Because we're interested in computing the kth subset of some set S, it would be really great if we could find some way of computing that subset by just looking at the properties of the number k. As a starting point, it seems like a good idea to look at the binary representation of k, since there are 2^{n} subsets of a set S and 2^{n} binary numbers that have exactly n bits. One idea we might try would be to use the bits of the binary representation as indicators for what elements to pick out of the set. For example, when looking at subsets of abcd, we could have the most significant bit control whether a is in the set, the second-most significant bit control whether b is in the set, etc. If we use this approach, then we would generate the subsets in this order:

This doesn't seem very promising - the elements here are almost completely out of order. However, suppose that we change our encoding scheme so that we treat the bits of the number *in reverse*. That is, we'll use 0 to encode that we *should* choose the given number and 1 to encode that we should *not* choose the number. That is, the number 1001 would be the set bc, not the set ad. If we do this, then we get this table, which is still out of order but looks a bit closer to what it should:

If you'll notice, these elements are still not in lexicographic order, but there's still some semblance of order here. For example, all sets containing `a` precede all sets that don't contain `a`, and within the sets starting with `a`, the sets containing b precede those without b, etc. This may not be perfect, but perhaps we can massage it into lexicographic order by making some local changes to the ordering.

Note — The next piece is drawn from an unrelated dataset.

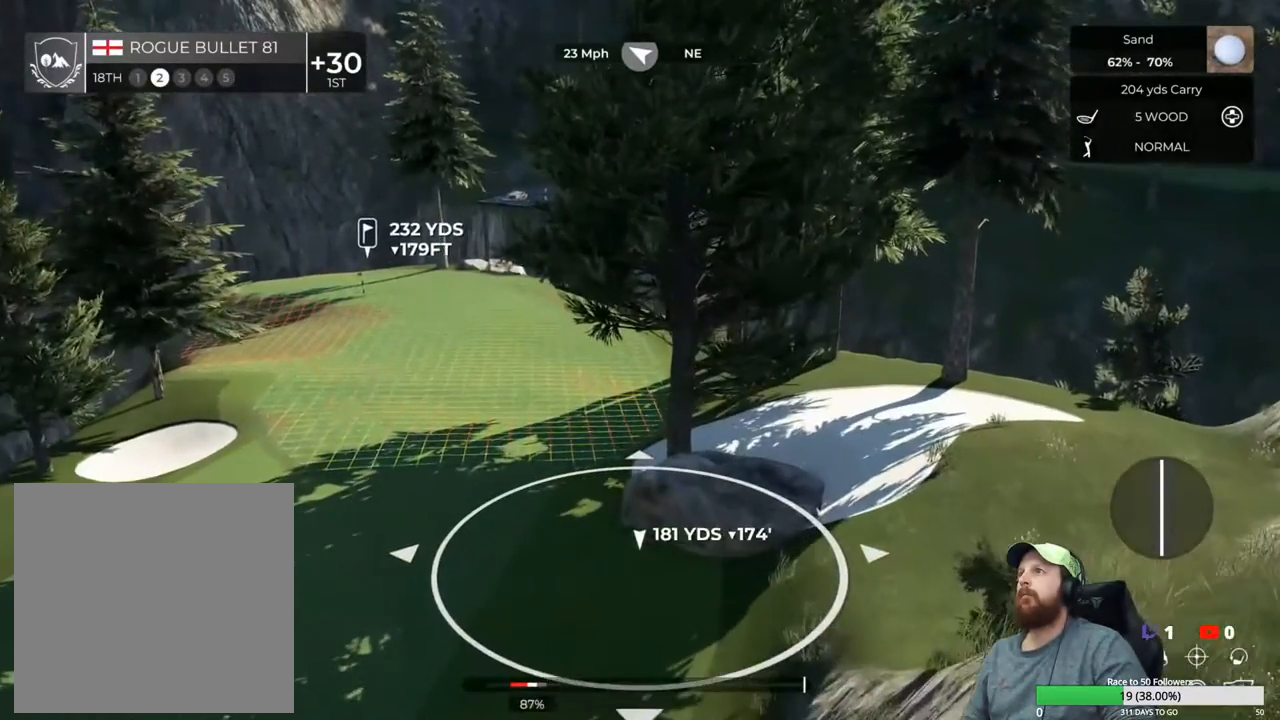
{"buttons": ["Y"], "left_stick": "center", "right_stick": "center", "events": [[17, "right_stick", "right"], [167, "right_stick", "center"], [400, "Y", "down"]]}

One thing to notice is that the empty set is completely out of position - it's at the very end, when it should be at the very beginning. What if we were to move it to the beginning by *cyclically shifting* all of the elements forward a step? That is, we'll move every element forward a step, moving the very last element to the front. If we do this to this ordering, we get the following:

In this image and in the images that follow, I'll use a large square brace around a group of elements to indicate that those elements should be cyclically-shifted forward one step. In this picture, since everything was cyclically-shifted one step forward, there's a square brace enclosing the entire sequence.

If you look at this new sequence, you'll notice that there are some other spots where elements seem to be in the wrong order. For example, the singleton set `a` is the very last set containing an `a`, though it should come lexicographically first. The same is true for `b` and `c`. Perhaps we should cyclically shift those elements up as well! If we do this, we'll get the following:

There are a few things to notice in this diagram. First, note that the cyclic shifts are applied left-to-right, meaning that in this case we cyclically shift the sets starting with `a`, then the sets starting with `b`, etc. before we then shift all the elements. Also, note that I've marked that `d` should be shifted with itself. This is mostly for completeness - a cyclic shift over a single element is a no-op since the only element just wraps back around to where it started.

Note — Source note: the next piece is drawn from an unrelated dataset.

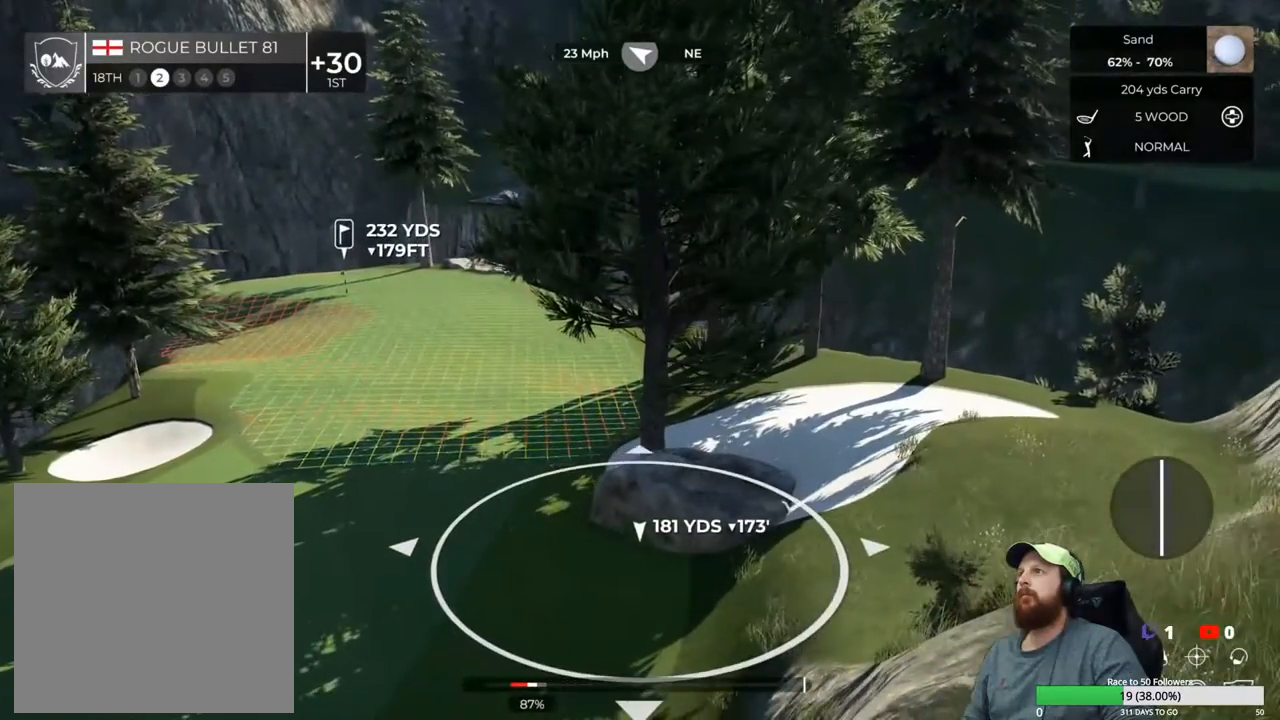
{"buttons": [], "left_stick": "center", "right_stick": "right", "events": [[17, "Y", "up"], [300, "right_stick", "right"]]}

The ordering that we're getting right now looks a lot better than what we started with, but it's still very much out of order. We're going to need to do some more cyclic shifting. But if you'll notice, the shifts we have so far seem to be part of a recursive structure. The outermost shift shifts all 16 elements so that we can move the last element up to the top, leaving 15 elements that still need to be positioned. Since 15 = 8 + 4 + 2 + 1, we break those fifteen elements up into groups of 8, 4, 2, and 1 and then cyclically shift all those groups. What happens if we continue this recursive pattern? For example, of the group of eight elements, the shift correctly positions the last element, leaving 7 = 4 + 2 + 1 elements behind. What if we cyclically shift those elements, then continue this subdivision again? The shifts that we'd apply this way are shown below:

And amazingly, this construction has somehow rearranged the elements into lexicographically ascending order!

Let's now be a bit more rigorous about what groups we're applying these cyclic shifts to an in what order.

Given a set S of size n, begin by listing all of the binary numbers between 0 and 2^{n} - 1, then convert each of these binary numbers into a subset by including the kth element of S in the resulting set when the kth most significant bit is set. Then, recursively apply the shifts as follows. As a base case, if n = 0, then cyclically shift the single empty set that's generated. Otherwise:

- Break the 2
^{n}- 1 first numbers generated into n - 1 groups of size 2^{n-1}, 2^{n-2}, ..., 2^{1}, and 2^{0}, then recursively apply the cyclic shifts to those groups. - Cyclically shift all 2
^{n}elements.

To give some more concrete examples, here are the shifts that you'd perform for n = 1, 2, 3, and 4:

Shifts for n = 1

Shifts for n = 2

Shifts for n = 3

Shifts for n = 4

This recursive definition is nice, but it has one key flaw. When we set out to solve this problem, we were interested in solving the problem "given k, what is the kth lexicographically-ordered subset of S?" That is, we want to be able to compute the proper subset of the master set S without writing out all the subsets and then shifting them. Ideally, we should be able to figure out the result just by looking at the number k, perhaps in binary. The issue we face now is that the recursive formulation we've set up doesn't seem to provide an avenue for determining what shifts end up getting applied to any one number. It looks like we have to compute all the shifts in order to know what shifts need to be applied to any particular number k.

However, this isn't anything to worry about. Suppose, for example, that we're given some subset and are curious about its index in the lexicographic ordering of subsets. If we know what binary number corresponds to that set, then we can just "pump" the set through all of the shifts to determine its final resting place in the overall sequence. In other words, we can use the scaffolding of the cyclic shifts to move single elements around, even if we don't have all of the elements written out.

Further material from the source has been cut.